文档正文:
=======

EXPLAIN 语句

EXPLAIN 语句用于解释 query 或 INSERT 语句的执行逻辑,也用于优化 query 语句的查询计划。

执行 EXPLAIN 语句

Java

可以使用 TableEnvironmentexecuteSql() 方法执行 EXPLAIN 语句。如果 EXPLAIN 操作执行成功,executeSql() 方法会返回解释结果,否则会抛出异常。

以下示例展示了如何在 TableEnvironment 中执行一条 EXPLAIN 语句。

Scala

可以使用 TableEnvironmentexecuteSql() 方法执行 EXPLAIN 语句。如果 EXPLAIN 操作执行成功,executeSql() 方法会返回解释结果,否则会抛出异常。

以下示例展示了如何在 TableEnvironment 中执行一条 EXPLAIN 语句。

Python

可以使用 TableEnvironmentexecute_sql() 方法执行 EXPLAIN 语句。如果 EXPLAIN 操作执行成功,execute_sql() 方法会返回解释结果,否则会抛出异常。

以下示例展示了如何在 TableEnvironment 中执行一条 EXPLAIN 语句。

SQL CLI

EXPLAIN 语句可以在 SQL CLI 中执行。

以下示例展示了如何在 SQL CLI 中执行一条 EXPLAIN 语句。

Java

  1. StreamExecutionEnvironment env = StreamExecutionEnvironment.getExecutionEnvironment();
  2. StreamTableEnvironment tEnv = StreamTableEnvironment.create(env);
  3. // 注册名为 “Orders” 的表
  4. tEnv.executeSql("CREATE TABLE MyTable1 (`count` bigint, word VARCHAR(256)) WITH ('connector' = 'datagen')");
  5. tEnv.executeSql("CREATE TABLE MyTable2 (`count` bigint, word VARCHAR(256)) WITH ('connector' = 'datagen')");
  6. // 调用 TableEnvironment.explainSql() 来解释 SELECT 语句
  7. String explanation =
  8. tEnv.explainSql(
  9. "SELECT `count`, COUNT(word) FROM ("

=======

提取数据:
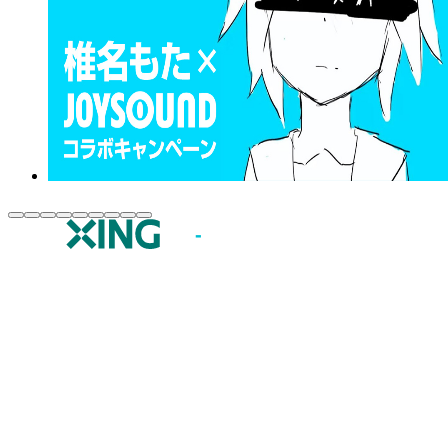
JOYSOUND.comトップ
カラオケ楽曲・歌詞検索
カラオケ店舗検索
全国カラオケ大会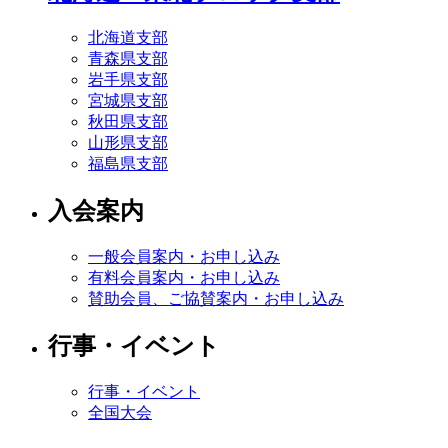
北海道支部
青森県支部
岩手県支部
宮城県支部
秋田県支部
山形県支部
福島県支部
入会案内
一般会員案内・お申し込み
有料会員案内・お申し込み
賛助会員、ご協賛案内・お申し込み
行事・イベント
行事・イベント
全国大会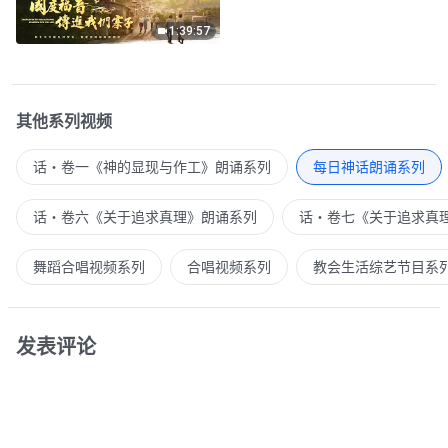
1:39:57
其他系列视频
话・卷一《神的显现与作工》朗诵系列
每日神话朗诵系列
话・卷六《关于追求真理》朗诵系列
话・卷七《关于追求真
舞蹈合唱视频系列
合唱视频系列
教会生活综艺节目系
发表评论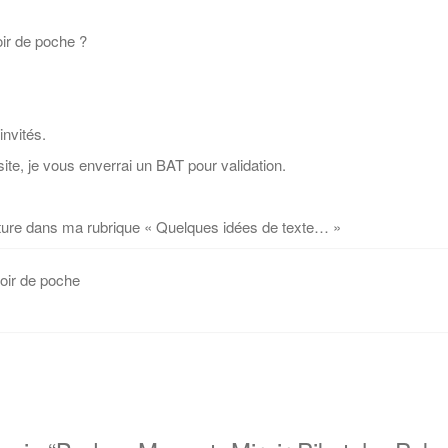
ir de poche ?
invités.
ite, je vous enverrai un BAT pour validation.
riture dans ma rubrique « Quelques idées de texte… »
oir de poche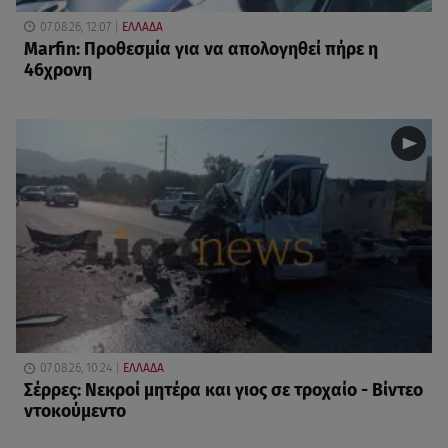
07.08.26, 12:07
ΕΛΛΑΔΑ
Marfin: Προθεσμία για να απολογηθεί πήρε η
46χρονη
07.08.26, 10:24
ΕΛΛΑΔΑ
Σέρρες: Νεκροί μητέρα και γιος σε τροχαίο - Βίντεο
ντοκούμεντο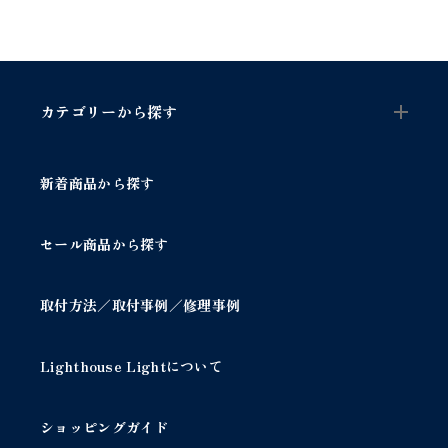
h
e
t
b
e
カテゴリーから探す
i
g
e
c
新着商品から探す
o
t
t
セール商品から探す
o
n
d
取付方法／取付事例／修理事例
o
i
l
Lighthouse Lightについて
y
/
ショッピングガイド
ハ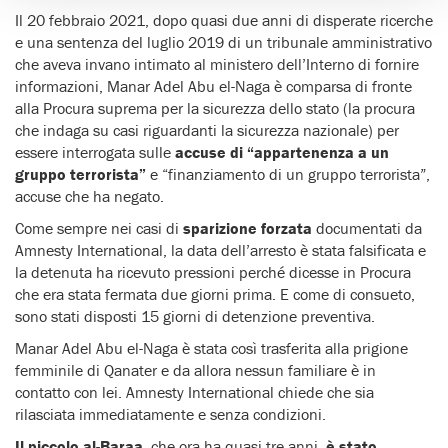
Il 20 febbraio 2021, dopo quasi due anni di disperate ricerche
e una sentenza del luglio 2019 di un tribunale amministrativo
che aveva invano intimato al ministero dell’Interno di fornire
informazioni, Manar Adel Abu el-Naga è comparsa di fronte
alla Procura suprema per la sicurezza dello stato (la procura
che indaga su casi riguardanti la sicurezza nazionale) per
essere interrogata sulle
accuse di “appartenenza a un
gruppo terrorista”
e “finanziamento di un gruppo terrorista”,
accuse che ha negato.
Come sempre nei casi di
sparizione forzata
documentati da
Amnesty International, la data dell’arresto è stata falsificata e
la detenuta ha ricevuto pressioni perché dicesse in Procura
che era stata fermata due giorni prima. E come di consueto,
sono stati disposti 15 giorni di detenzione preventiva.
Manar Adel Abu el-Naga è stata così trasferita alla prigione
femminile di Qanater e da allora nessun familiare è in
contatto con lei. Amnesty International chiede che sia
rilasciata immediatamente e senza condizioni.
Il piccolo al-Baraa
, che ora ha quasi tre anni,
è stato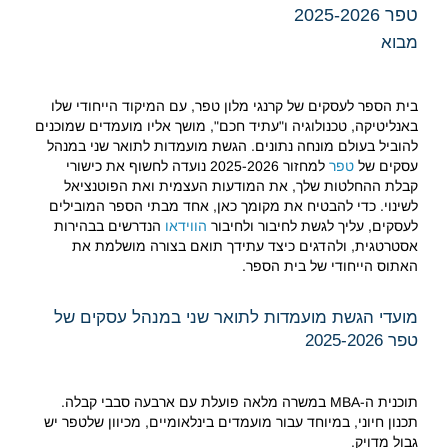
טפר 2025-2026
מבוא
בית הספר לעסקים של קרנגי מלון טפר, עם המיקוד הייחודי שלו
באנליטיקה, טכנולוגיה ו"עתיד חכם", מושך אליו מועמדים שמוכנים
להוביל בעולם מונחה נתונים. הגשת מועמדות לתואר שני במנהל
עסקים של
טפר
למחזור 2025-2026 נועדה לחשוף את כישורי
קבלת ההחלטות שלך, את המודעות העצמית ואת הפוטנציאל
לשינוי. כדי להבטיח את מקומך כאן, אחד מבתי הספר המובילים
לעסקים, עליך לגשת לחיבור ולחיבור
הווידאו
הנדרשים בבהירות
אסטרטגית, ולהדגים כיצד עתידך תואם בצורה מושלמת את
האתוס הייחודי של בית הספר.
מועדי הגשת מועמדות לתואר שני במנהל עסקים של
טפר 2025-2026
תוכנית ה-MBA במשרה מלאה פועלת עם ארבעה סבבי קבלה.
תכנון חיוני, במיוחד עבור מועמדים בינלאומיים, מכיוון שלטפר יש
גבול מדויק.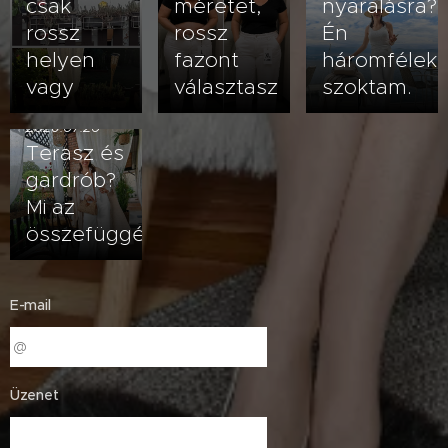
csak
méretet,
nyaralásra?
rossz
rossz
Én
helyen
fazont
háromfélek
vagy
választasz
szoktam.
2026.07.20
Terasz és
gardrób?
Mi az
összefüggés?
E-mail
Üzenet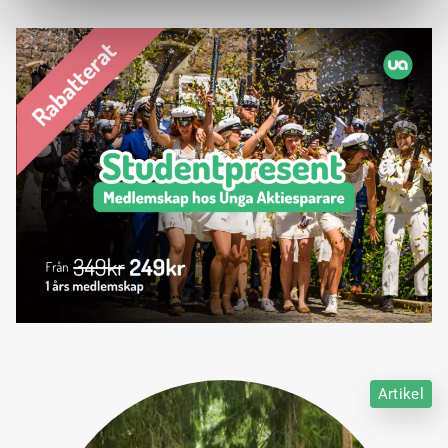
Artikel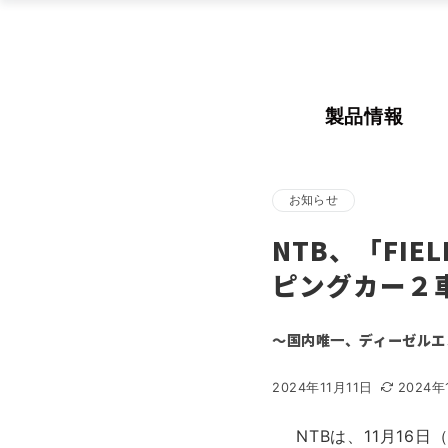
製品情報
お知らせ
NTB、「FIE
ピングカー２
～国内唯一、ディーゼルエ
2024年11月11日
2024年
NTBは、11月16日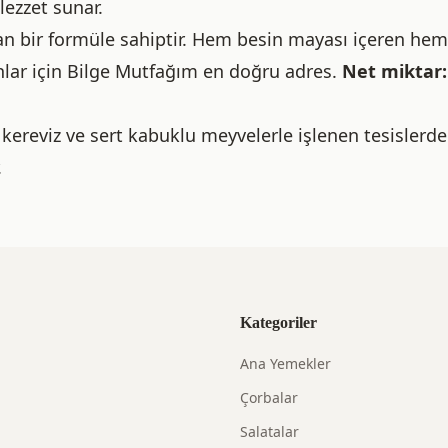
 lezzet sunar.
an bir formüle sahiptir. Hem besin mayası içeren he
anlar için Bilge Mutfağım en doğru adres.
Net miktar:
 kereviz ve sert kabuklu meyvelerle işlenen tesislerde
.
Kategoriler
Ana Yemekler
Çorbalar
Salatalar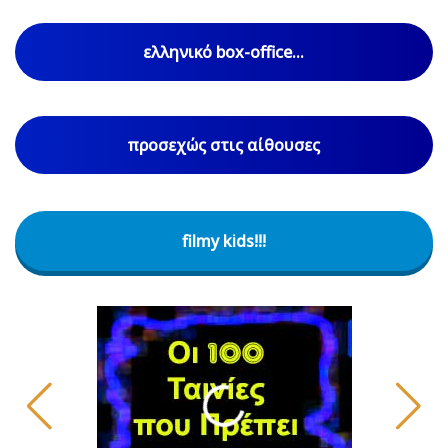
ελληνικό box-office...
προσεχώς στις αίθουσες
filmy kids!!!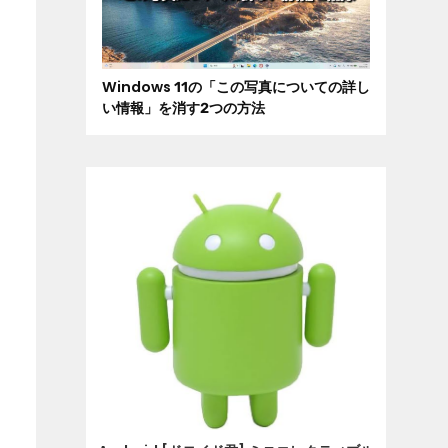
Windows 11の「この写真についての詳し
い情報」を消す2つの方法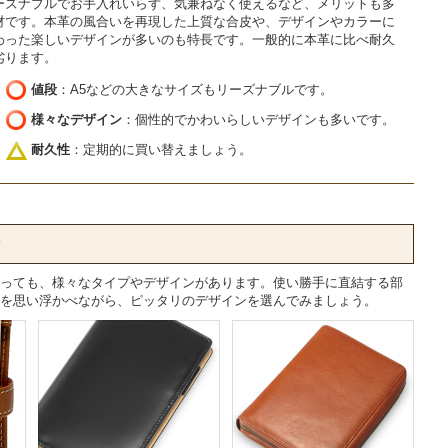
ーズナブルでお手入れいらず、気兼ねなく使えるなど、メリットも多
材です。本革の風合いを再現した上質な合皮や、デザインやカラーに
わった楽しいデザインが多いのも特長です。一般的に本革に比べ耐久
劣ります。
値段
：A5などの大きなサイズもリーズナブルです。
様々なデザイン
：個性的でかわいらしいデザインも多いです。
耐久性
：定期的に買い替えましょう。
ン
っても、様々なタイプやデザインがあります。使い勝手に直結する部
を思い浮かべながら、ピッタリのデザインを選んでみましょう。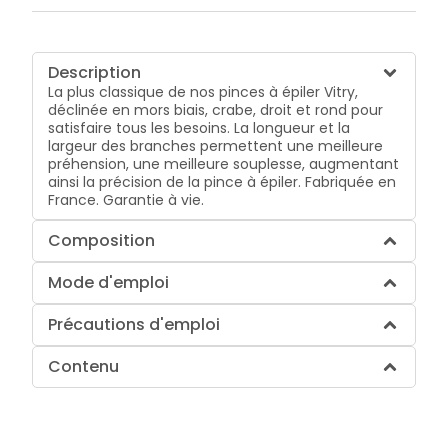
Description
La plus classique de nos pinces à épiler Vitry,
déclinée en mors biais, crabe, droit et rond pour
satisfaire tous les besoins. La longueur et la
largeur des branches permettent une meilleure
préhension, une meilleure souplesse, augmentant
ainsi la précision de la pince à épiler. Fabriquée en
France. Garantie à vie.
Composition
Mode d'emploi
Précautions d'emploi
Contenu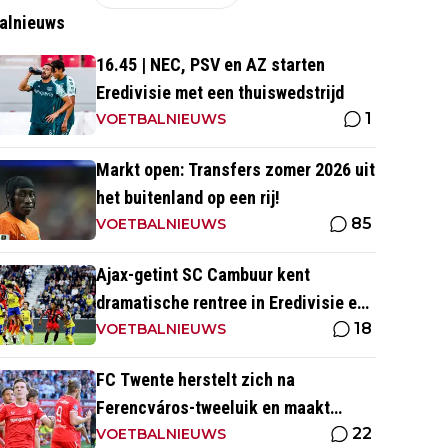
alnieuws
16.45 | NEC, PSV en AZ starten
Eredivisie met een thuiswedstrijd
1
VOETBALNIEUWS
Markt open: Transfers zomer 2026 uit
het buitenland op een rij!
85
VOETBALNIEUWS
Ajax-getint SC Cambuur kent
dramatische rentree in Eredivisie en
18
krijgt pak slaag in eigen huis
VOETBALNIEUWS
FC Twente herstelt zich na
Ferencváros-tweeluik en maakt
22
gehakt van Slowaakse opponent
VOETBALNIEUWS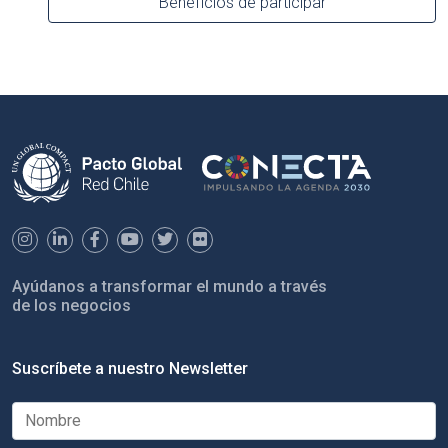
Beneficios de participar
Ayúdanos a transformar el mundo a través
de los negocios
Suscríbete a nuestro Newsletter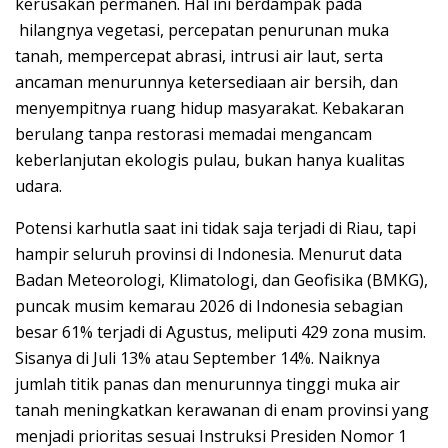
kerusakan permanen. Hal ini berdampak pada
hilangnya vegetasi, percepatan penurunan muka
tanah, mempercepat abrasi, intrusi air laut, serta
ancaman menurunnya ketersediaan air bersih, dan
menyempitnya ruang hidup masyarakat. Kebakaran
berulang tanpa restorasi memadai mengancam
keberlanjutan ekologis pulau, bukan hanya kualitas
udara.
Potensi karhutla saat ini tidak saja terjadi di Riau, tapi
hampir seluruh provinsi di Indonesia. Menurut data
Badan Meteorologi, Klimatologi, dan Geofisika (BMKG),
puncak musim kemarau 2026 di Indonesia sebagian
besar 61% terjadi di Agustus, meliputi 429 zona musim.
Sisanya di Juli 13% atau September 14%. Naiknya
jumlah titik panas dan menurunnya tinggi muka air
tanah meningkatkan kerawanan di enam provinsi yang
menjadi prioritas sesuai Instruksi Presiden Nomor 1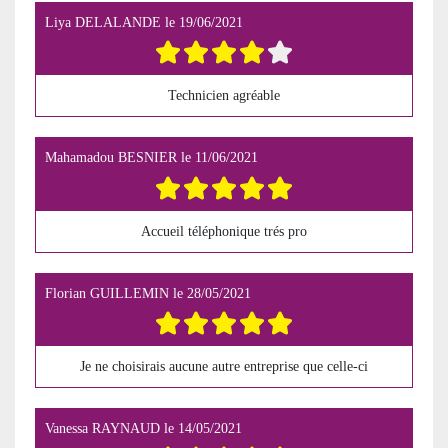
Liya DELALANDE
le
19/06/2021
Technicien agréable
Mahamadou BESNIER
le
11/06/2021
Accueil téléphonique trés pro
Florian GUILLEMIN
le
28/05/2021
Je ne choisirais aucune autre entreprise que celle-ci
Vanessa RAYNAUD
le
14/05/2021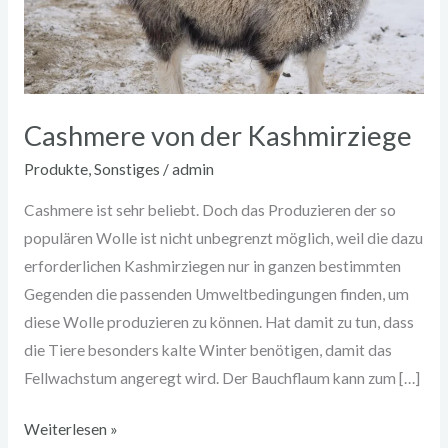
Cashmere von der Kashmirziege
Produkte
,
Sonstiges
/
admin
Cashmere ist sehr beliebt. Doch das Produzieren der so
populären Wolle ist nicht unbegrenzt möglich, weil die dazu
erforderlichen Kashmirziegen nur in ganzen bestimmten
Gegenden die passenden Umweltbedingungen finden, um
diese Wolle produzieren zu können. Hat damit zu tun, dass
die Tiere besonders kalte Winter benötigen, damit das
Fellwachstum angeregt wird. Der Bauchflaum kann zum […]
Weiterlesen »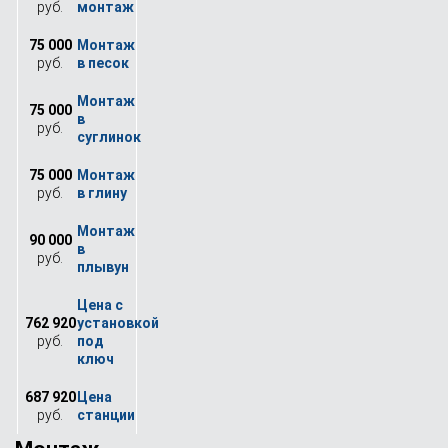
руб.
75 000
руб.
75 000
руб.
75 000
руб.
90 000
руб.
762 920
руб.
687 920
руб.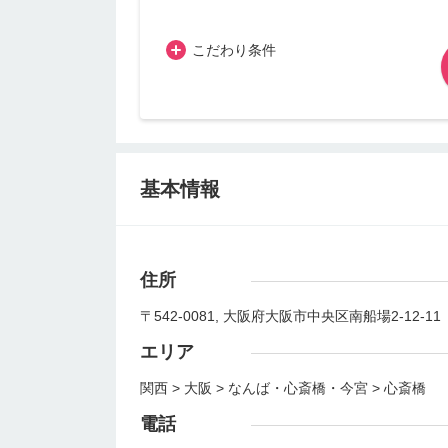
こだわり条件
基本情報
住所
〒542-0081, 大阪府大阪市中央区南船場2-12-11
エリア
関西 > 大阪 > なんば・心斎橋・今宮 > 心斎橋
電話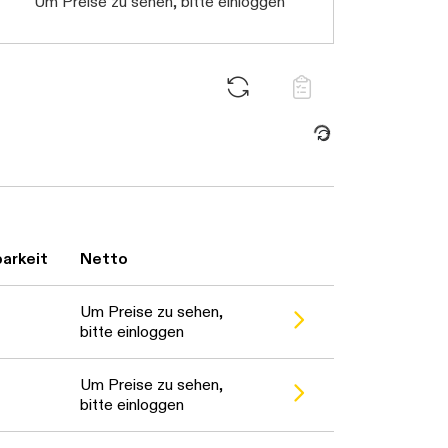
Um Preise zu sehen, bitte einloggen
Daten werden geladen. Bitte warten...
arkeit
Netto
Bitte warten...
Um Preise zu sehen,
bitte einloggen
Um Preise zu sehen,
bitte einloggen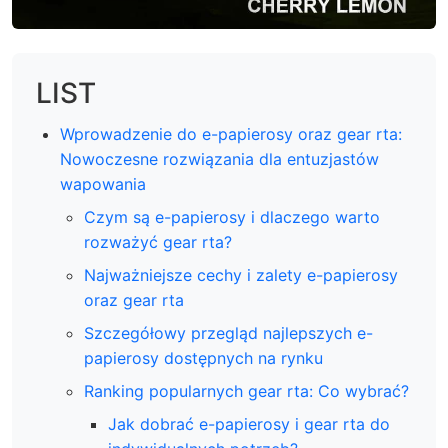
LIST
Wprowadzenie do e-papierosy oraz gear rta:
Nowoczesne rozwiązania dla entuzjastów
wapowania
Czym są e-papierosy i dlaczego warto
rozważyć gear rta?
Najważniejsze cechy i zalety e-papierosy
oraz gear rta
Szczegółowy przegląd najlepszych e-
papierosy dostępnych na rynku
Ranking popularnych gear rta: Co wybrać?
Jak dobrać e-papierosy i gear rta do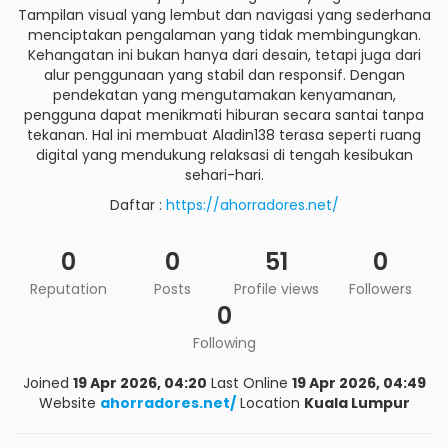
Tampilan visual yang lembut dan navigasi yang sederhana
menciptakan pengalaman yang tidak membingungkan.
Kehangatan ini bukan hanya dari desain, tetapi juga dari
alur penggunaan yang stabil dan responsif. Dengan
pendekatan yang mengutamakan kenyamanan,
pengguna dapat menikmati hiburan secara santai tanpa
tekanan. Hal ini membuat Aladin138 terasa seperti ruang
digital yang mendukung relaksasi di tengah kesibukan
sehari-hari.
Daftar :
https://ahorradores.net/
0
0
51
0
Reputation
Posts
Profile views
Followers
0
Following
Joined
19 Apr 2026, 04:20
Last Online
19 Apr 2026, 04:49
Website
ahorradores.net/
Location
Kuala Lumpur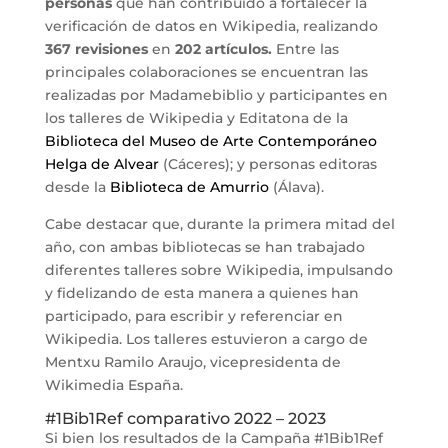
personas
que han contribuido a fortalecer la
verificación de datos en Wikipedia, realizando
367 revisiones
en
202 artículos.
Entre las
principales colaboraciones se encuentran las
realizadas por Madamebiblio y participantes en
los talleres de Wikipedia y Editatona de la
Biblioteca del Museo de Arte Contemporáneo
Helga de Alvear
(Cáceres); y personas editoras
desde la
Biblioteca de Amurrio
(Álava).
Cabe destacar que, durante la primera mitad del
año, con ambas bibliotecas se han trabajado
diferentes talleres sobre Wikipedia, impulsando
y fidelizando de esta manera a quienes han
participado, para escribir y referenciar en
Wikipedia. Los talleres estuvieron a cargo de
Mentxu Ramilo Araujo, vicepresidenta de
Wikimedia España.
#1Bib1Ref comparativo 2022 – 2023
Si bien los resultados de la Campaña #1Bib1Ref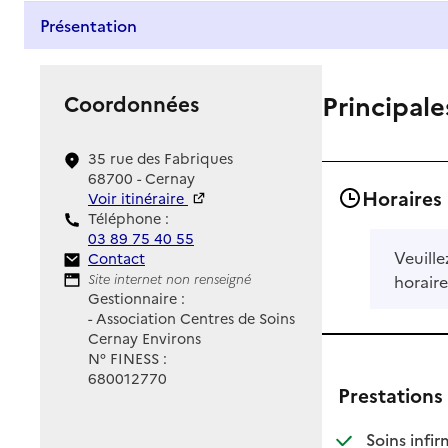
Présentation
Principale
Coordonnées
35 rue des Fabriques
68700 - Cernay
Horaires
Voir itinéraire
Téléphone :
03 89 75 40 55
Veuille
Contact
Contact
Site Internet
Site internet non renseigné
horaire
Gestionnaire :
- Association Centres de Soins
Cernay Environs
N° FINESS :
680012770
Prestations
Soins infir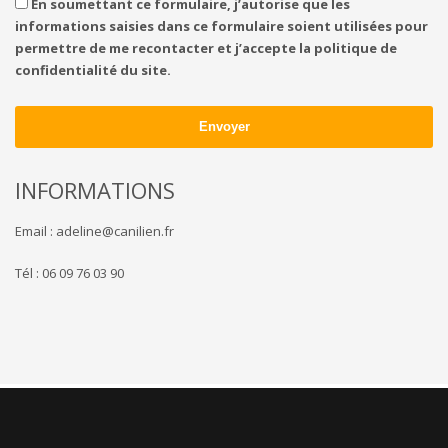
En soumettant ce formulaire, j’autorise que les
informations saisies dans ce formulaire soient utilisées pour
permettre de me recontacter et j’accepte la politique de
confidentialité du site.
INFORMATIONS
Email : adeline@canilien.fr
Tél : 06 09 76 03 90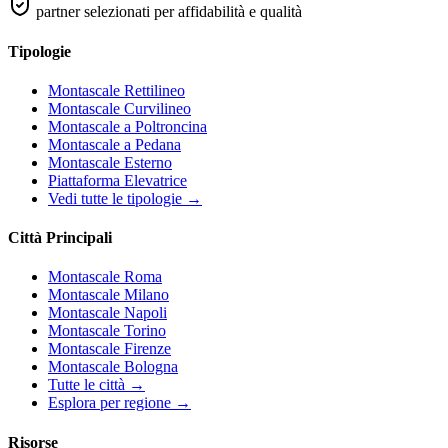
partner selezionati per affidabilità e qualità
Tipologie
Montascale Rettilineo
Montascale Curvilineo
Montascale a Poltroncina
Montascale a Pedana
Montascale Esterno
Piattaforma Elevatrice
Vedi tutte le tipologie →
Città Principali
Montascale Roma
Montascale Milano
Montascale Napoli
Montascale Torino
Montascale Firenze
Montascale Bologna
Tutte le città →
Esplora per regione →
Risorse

=======

请根据 EXPLAIN 语句说明回答：
(a) EXPLAIN 语句用于解释哪两类语句的执行逻辑？
(b) 在 Python 中用哪个方法执行 EXPLAIN 语句？
(c) Java 示例代码的注释说，调用哪个方法来解释 SELECT 语句？
列表是另外的材料，与 EXPLAIN 语句说明互不相干。

(a) query 语句和 INSERT 语句。
(b) execute_sql() 方法。
(c) TableEnvironment.explainSql()。